Prompt: Every line of the material needs an exact copy, apart from the images.
*** Given records
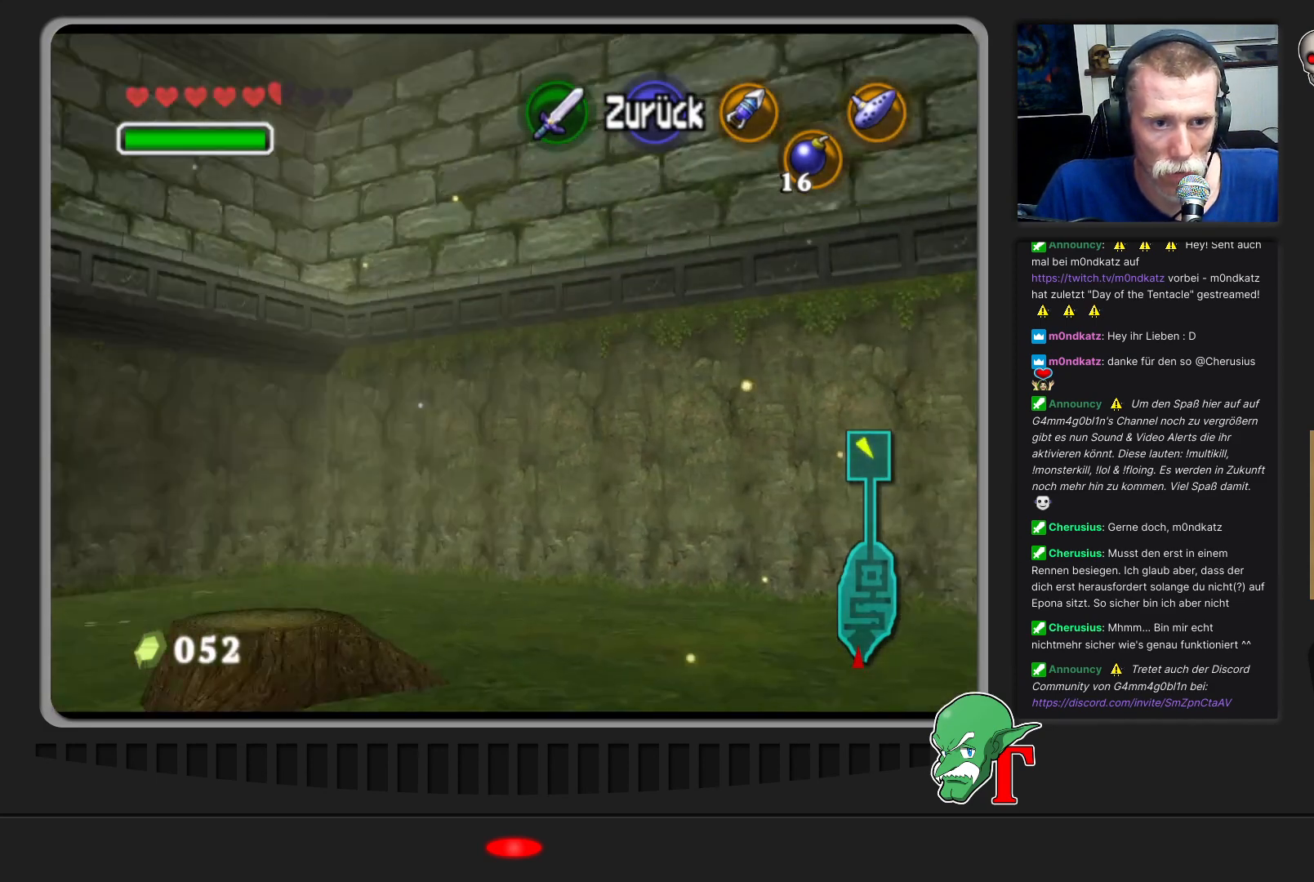
{"buttons": [], "left_stick": "center", "events": [[167, "C_UP", "up"]]}
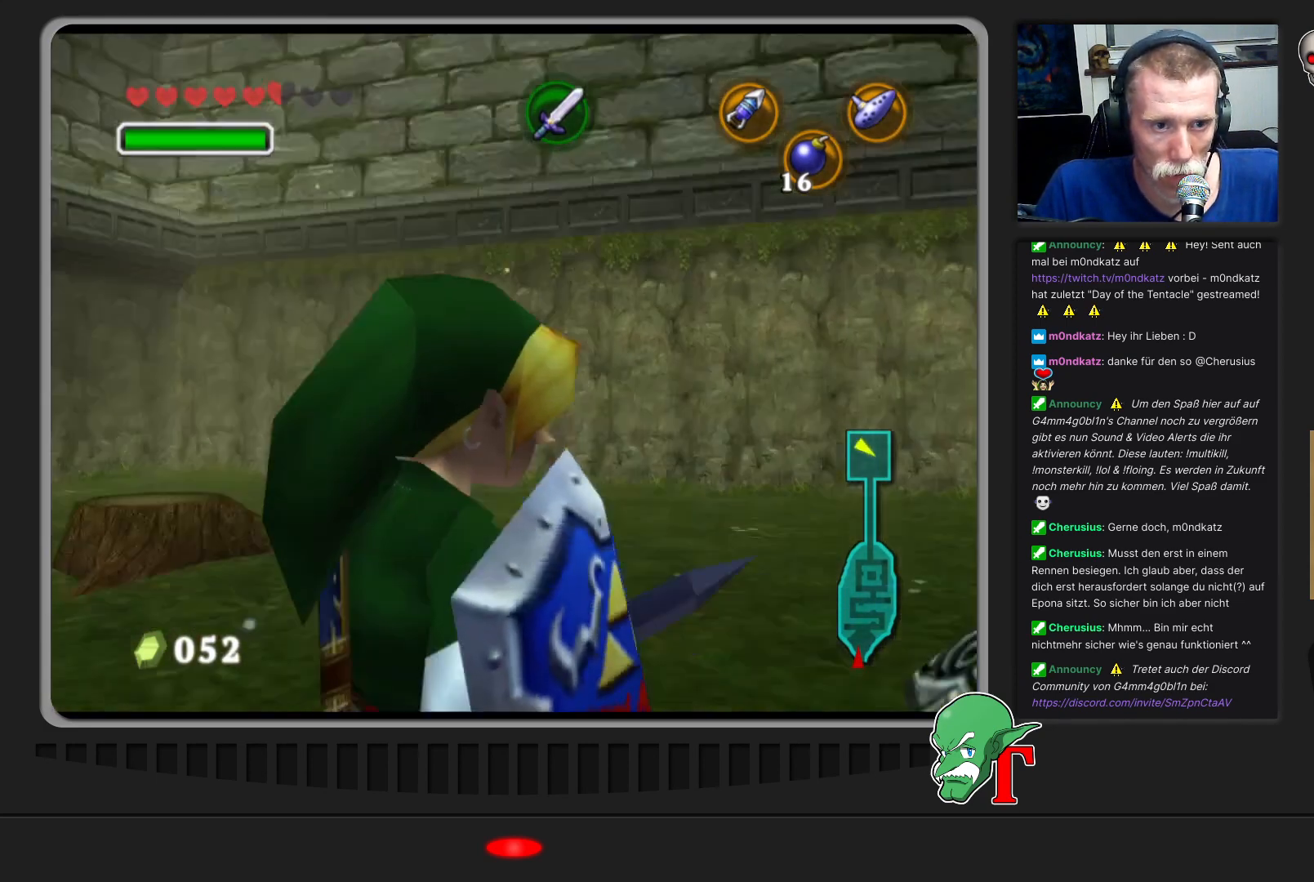
{"buttons": [], "left_stick": "center", "events": []}
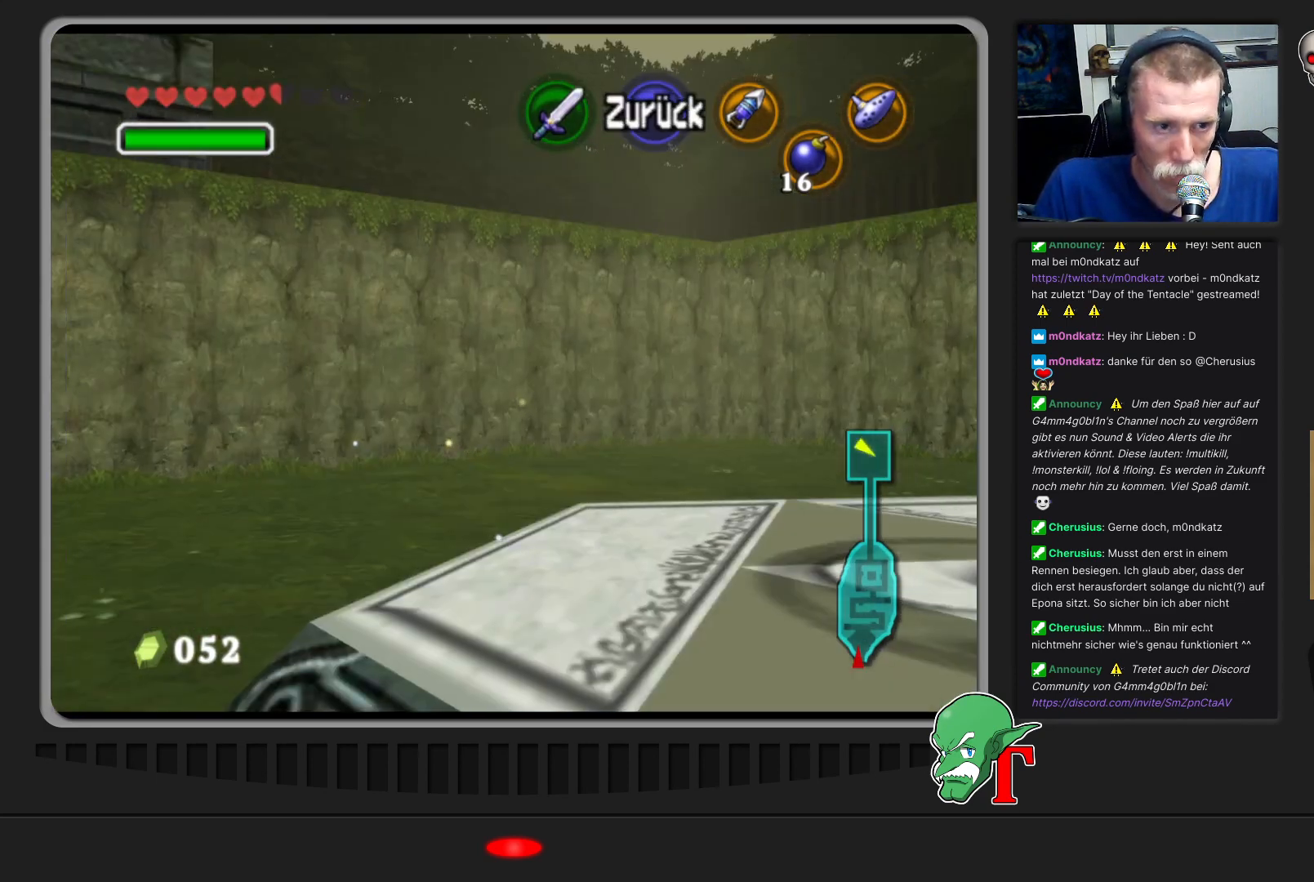
{"buttons": [], "left_stick": "center", "events": [[33, "C_UP", "down"], [167, "C_UP", "up"]]}
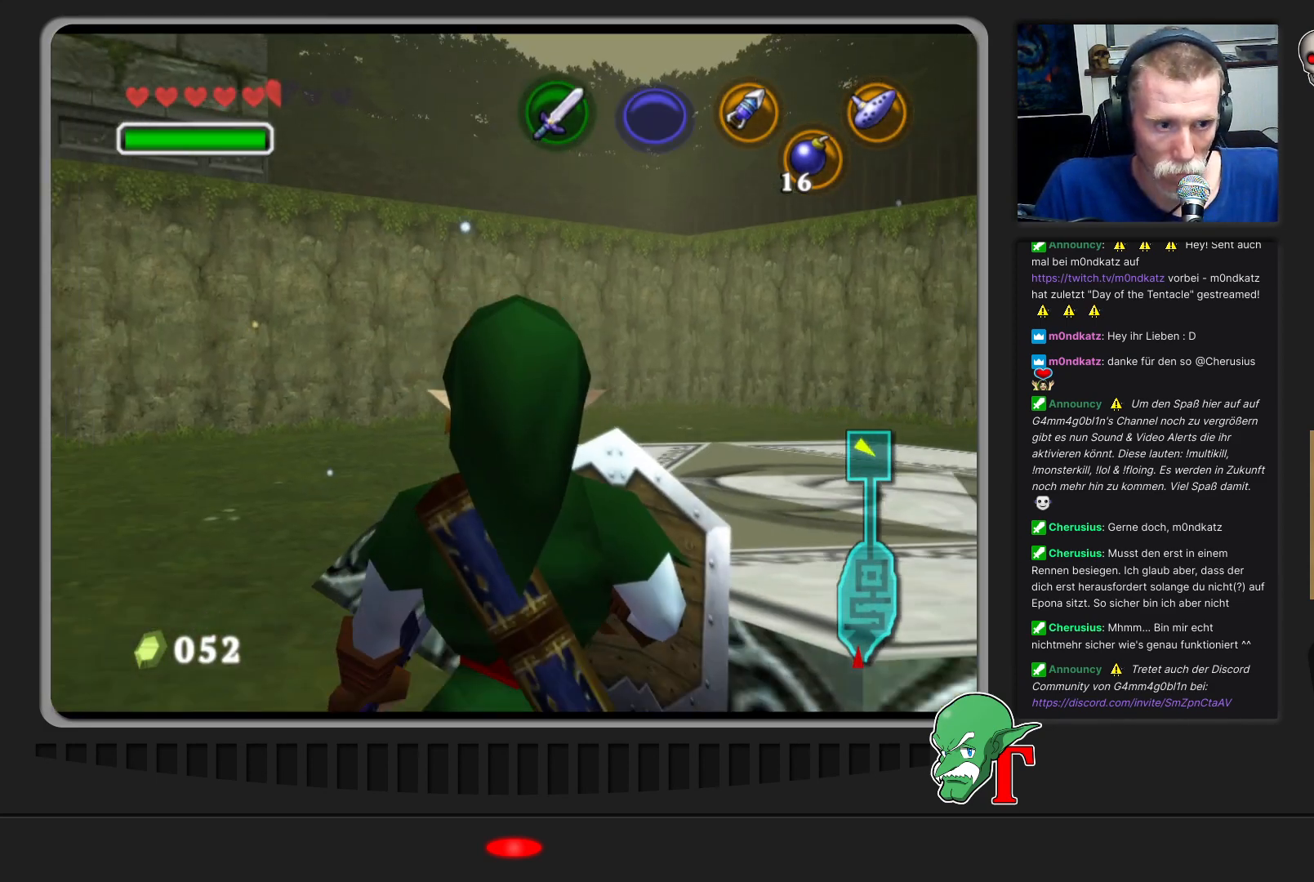
{"buttons": [], "left_stick": "center", "events": [[100, "left_stick", "left"], [233, "left_stick", "center"], [267, "Z", "down"], [433, "Z", "up"]]}
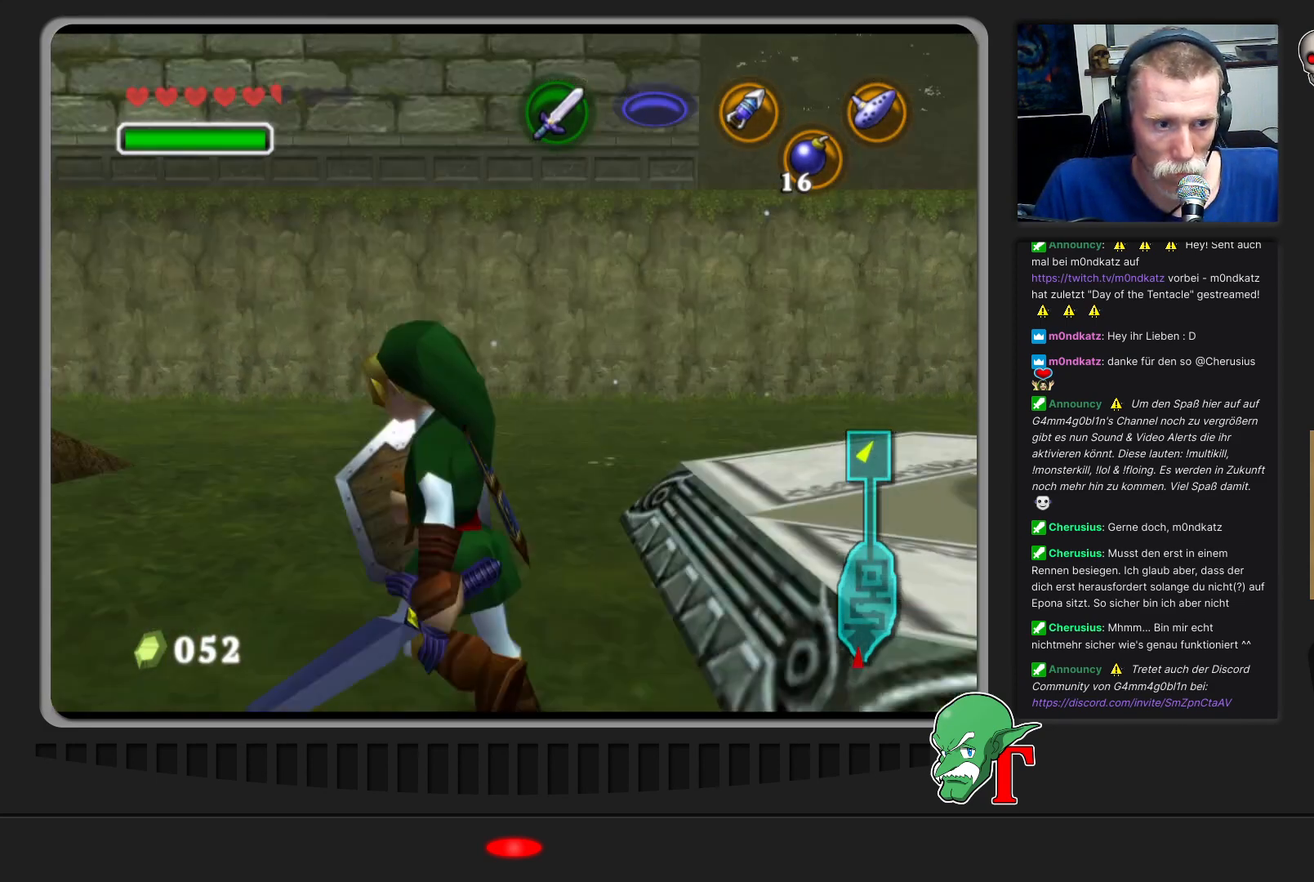
{"buttons": [], "left_stick": "center", "events": []}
******
Exercise solution:
{"buttons": [], "left_stick": "center", "events": [[167, "C_UP", "up"]]}
{"buttons": [], "left_stick": "center", "events": []}
{"buttons": [], "left_stick": "center", "events": [[33, "C_UP", "down"], [167, "C_UP", "up"]]}
{"buttons": [], "left_stick": "center", "events": [[100, "left_stick", "left"], [233, "left_stick", "center"], [267, "Z", "down"], [433, "Z", "up"]]}
{"buttons": [], "left_stick": "center", "events": []}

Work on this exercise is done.